Als Freya starb, erbte mein Vater das Haus sehr zum Ärger von Hagen und dem Rest der Familie. Der Rest dürfte Ihnen bekannt sein.“
Andreas nickte. „Einfach unglaublich“, sagte er leise. Sondra hatte den Kopf auf die Couchlehne gelegt und die Augen geschlossen. Das Fotoalbum lag längst auf dem Tisch. Vorsichtig nahm Andreas ihre rechte Hand in seine, fuhr sanft mit seinen Fingern an ihren Puls entlang. Ihre Haut begann wieder zu schimmern. Es war nicht sehr hell, aber intensiv.
Spürbar!
„Sie wollen mitkommen, nicht wahr?“
Grüne Augen blickten prüfend in braune. Andreas wusste, das Sondra eine Frau war, die er nicht anlügen konnte. Er nickte lächelnd.
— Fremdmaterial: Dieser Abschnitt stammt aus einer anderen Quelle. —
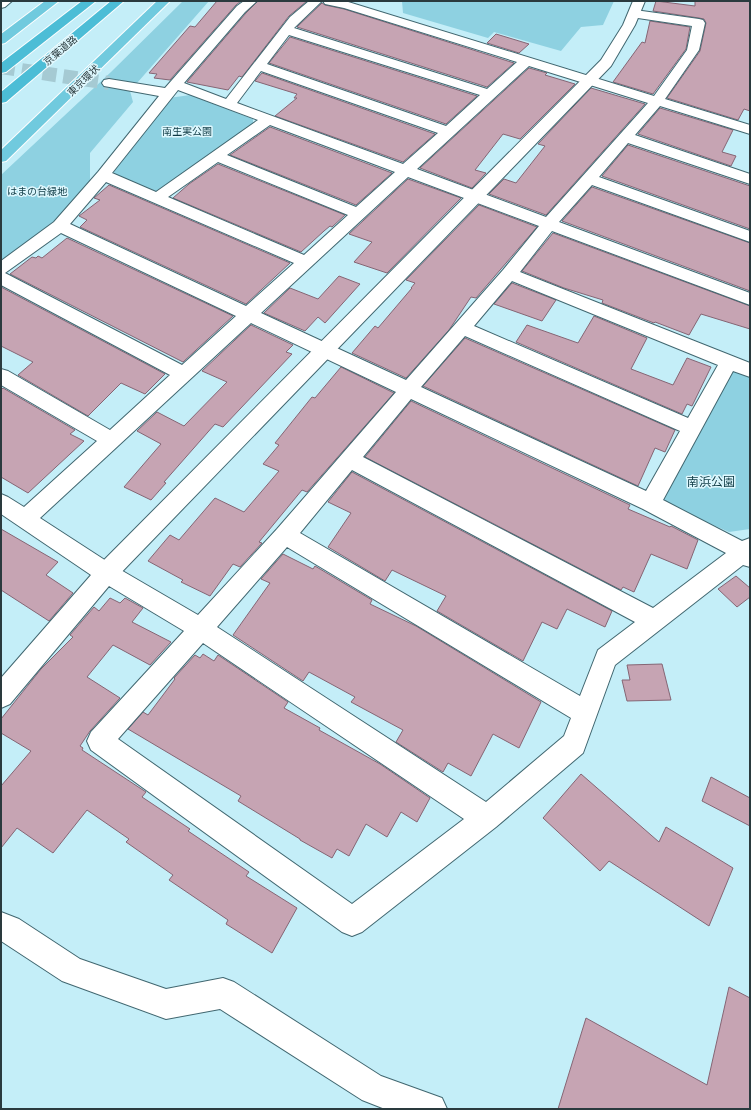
<svg xmlns="http://www.w3.org/2000/svg" width="751" height="1110" font-family="'Alegreya Sans','Noto Sans JP',sans-serif">
<rect width="100%" height="100%" fill="#c4eef8"/>
<g fill="#8ed1e1">
<path d="M183,1H209L130,91L133,102L90,153V185L57,223L1,266V175L111,72Z"/>
<path d="M402,1H614L603,25L581,27L561,51L494,32L488,38L403,13Z"/>
<path d="M190,95L253,119V124L165,190L154,192L117,177L112,169L169,98Z"/>
<path d="M731,369L750,377V529L729,532L656,500Z"/>
</g>
<g fill="#c6a4b3" stroke="#856574">
<path d="M217,1H241L236,5L170,80L154,78L157,74L149,73L190,26L195,27Z"/>
<path d="M258,1H307L289,16L242,77L239,76L228,90L187,82L246,13Z"/>
<path d="M656,1L695,6V1H750V111L744,109L738,120L667,98L700,51L706,23L704,19L699,18L653,11Z"/>
<path d="M322,3L325,5L344,9L514,63L487,87L297,27Z"/>
<path d="M650,21L690,27L686,49L653,94L613,82L642,42L645,43Z"/>
<path d="M496,34L529,44L519,53L487,43Z"/>
<path d="M290,37L477,96L446,124L269,63Z"/>
<path d="M529,68L547,73L545,75L575,84L520,139L503,134L475,170L486,173L472,188L420,168Z"/>
<path d="M262,73L435,134L403,162L275,116L297,98H294L297,94L255,81Z"/>
<path d="M591,88L645,104L546,215L489,194L504,179L516,183L545,146L538,144Z"/>
<path d="M660,108L733,130L722,152L736,156L731,166L638,134Z"/>
<path d="M270,127L392,173L356,205L230,155Z"/>
<path d="M628,145L750,186V229L602,176Z"/>
<path d="M218,164L345,215L332,227L330,226L324,231L301,252L173,198L189,184Z"/>
<path d="M408,179L461,198L387,273L354,262L372,242L349,234Z"/>
<path d="M109,185L290,263L246,304L80,227L87,220L79,216L100,200L94,198Z"/>
<path d="M592,187L750,243V291L562,221Z"/>
<path d="M479,205L537,227L476,298L471,297L449,330L406,378L352,353L375,326L378,328L412,288H411L415,283L406,280Z"/>
<path d="M553,233L750,306V329L701,314L689,335L655,322L654,323L602,303L603,300L564,288L522,271Z"/>
<path d="M67,238L233,316L183,362L10,274L32,257L36,258L38,256L42,258Z"/>
<path d="M339,276L360,284L325,323L318,317L305,331L264,313L290,288L318,299Z"/>
<path d="M512,283L556,300L542,321L494,304Z"/>
<path d="M1,287L165,374L145,394L121,383L88,416L18,375L33,362L1,346Z"/>
<path d="M594,316L647,338L631,369L673,385L687,358L711,367L692,406L687,404L682,414L516,342L527,325L578,343Z"/>
<path d="M251,325L293,345L286,352L292,354L223,427L215,424L164,482L166,483L151,500L124,487L161,444L137,431L157,412L184,426L227,382L202,371Z"/>
<path d="M465,338L675,430L665,452L655,448L638,486L423,386Z"/>
<path d="M341,367L394,393L307,492L302,490L259,542L262,543L240,567L233,564L210,596L181,582L183,580L148,561L170,535L179,540L215,498L244,512L279,471L263,464L279,445L275,443L312,397L315,398Z"/>
<path d="M3,388L75,430L70,434L84,441L28,493L1,477V390Z"/>
<path d="M411,401L630,505L628,509L670,527L671,526L698,540L687,569L651,554L634,592L623,587L621,590L365,457Z"/>
<path d="M352,472L612,611L605,627L567,609L557,629L542,622L523,661L437,611L446,596L392,570L385,581L328,547L351,513L328,502Z"/>
<path d="M1,529L58,562L46,575L73,593L49,621L1,590Z"/>
<path d="M283,554L313,569L315,566L372,600L370,604L416,626L541,702L519,748L493,734L471,776L448,763L443,772L396,742L403,730L351,702L355,697L309,672L303,681L233,635L270,583L261,579Z"/>
<path d="M736,576L750,588V597L737,607L718,589Z"/>
<path d="M110,598L120,603L125,598L143,608L132,622L171,642L150,665L113,645L87,677L120,698L90,731L80,746L83,748L82,750L146,792L142,797L190,829L188,831L249,872L246,876L297,908L272,953L226,924L228,920L169,880L173,875L126,842L129,839L87,810L53,853L17,828L1,848V786L31,751L1,733V719L41,669L73,637L70,635L94,607L99,611Z"/>
<path d="M203,654L214,661L218,655L288,702L284,708L320,728L319,730L380,764L430,798L417,822L401,812L387,837L366,824L349,856L337,849L332,858L300,840V839L238,801L241,796L128,729L143,712L148,715L175,679L174,678L195,655L200,658Z"/>
<path d="M662,664L671,700L627,701L622,680H630L627,665Z"/>
<path d="M581,774L659,842L666,827L733,868L709,926L609,861L600,871L543,818Z"/>
<path d="M711,777L750,798V826L702,801Z"/>
<path d="M729,987L750,998V1109H558L586,1018L707,1085Z"/>
</g>
<g fill="none" stroke-linecap="round" stroke-linejoin="round">
<path stroke="#a5cad3" stroke-width="14" stroke-dasharray="14 7" stroke-linecap="butt" d="M1,67L109,83"/>
<g stroke="#416770" stroke-width="2">
<g id="minor">
<path d="M1,1H12L5,7L1,8Z"/>
<path d="M244,1H257L245,12L184,83L226,99L290,17L309,1H322L294,28L487,89L517,62L344,8L325,4L323,1H345L654,96L687,50L692,26L631,17L629,14L631,11L635,10L699,19L703,20L705,23L699,50L665,99L750,125V134L660,106L635,135L750,174V184L628,143L599,177L750,231V242L592,185L559,222L750,293V305L552,231L520,272L750,363V377L733,371L663,500L742,541L750,538V567L743,565L615,665L583,753L496,827L362,932L352,936L342,932L91,750L87,741L91,732L184,631L109,586L10,704L1,708V678L91,575L1,514V494L8,497L24,507L97,441L1,385V369L8,371L110,430L170,375L1,285V261L54,222L98,172L159,96L104,86L102,83L104,80L109,79L165,88L237,6ZM289,35L480,95L446,126L267,64ZM529,66L648,103L546,217L417,169ZM261,71L438,133L403,164L237,103ZM178,90L258,120L156,192L112,173ZM270,125L395,172L356,207L227,155ZM218,162L348,215L304,255L168,197ZM408,177L539,226L503,270L406,380L261,313ZM106,182L294,263L246,306L70,224ZM61,233L236,316L182,365L5,273ZM512,281L718,365L688,418L474,326ZM251,323L396,392L277,529L198,615L114,566L40,518ZM465,336L680,431L646,491L421,387ZM411,399L643,509L726,553L653,608L363,457ZM352,470L635,622L598,650L580,696L300,533ZM287,547L571,718L564,736L486,802L217,627ZM203,643L464,819L352,904L118,739Z"/>
<path d="M1,912L19,919L80,959L166,989L223,978L234,982L381,1076L442,1098L447,1109H385L362,1100L220,1009L166,1019L62,981L1,941Z"/>
</g>
</g>
<g stroke="#416770" stroke-width="2">
<path id="tertiary" d="M633,1H645L635,25L611,66L114,580L106,583L98,580L95,573L98,566L601,60L623,25Z"/>
</g>
<g stroke="#fff" stroke-width="2">
<g id="trunk">
<path d="M45,1H59L5,43L1,44V34Z"/>
<path d="M157,1H170L6,161L1,162V150Z"/>
</g>
</g>
<g stroke="#fff" stroke-width="2">
<g id="motorway">
<path d="M82,1H96L6,72L1,73V63Z"/>
<path d="M111,1H124L6,102L1,103V92Z"/>
</g>
</g>
<use href="#minor" fill="#fff" fill-rule="evenodd"/>
<use href="#tertiary" fill="#fff" fill-rule="evenodd"/>
<use href="#trunk" fill="#70cade" fill-rule="evenodd"/>
<use href="#motorway" fill="#4cbdd6" fill-rule="evenodd"/>
</g>
<g text-anchor="middle" stroke-width="3" stroke-linejoin="round" paint-order="stroke">
<g font-size="10" fill="#2a3a3e" stroke="#dff8fe">
<text transform="translate(60 50) rotate(-40)" y="4">京葉道路</text>
<text transform="translate(83 80) rotate(-44)" y="4">東京環状</text>
</g>
<g font-size="10" fill="#0d3a44" stroke="#dff8fe">
<text x="187" y="135">南生実公園</text>
<text x="37" y="195">はまの台緑地</text>
</g>
<g font-size="12" fill="#0d3a44" stroke="#dff8fe">
<text x="711" y="486">南浜公園</text>
</g>
</g>
<rect width="751" height="1110" fill="none" stroke="#2a3a3e" stroke-width="4"/>
</svg>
„Sie müssen aber Ihrer Dienststelle und Ihrer Familie eine glaubwürdige Geschichte liefern. Holger kann Ihnen bei einem Alibi helfen.“
„Ich habe noch Urlaub aus dem letzten Jahr übrig und in diesem Jahr noch gar keinen gemacht. Ich denke mal, dass das das kleinste Problem ist. Ich kann meiner Familie ja sagen, dass ich mit Ihnen verreise nach wohin-auch-immer und vorbereitete Briefe über Kolbrink verschicken, die meine Eltern ein wenig beruhigt.“
Sondra grinste breit. „Sie sagen Ihrer Mutter, dass Sie mit einer wildfremden Frau ins Ausland auf Abenteuerurlaub gehen? Wird Ihre Mutter denn glauben, das ihr solider Sohn so etwas macht?“
Andreas grinste zurück. „So solide bin ich gar nicht.“
Und um seine Worte zu beweisen zog er Sondra an sich und küsste sie.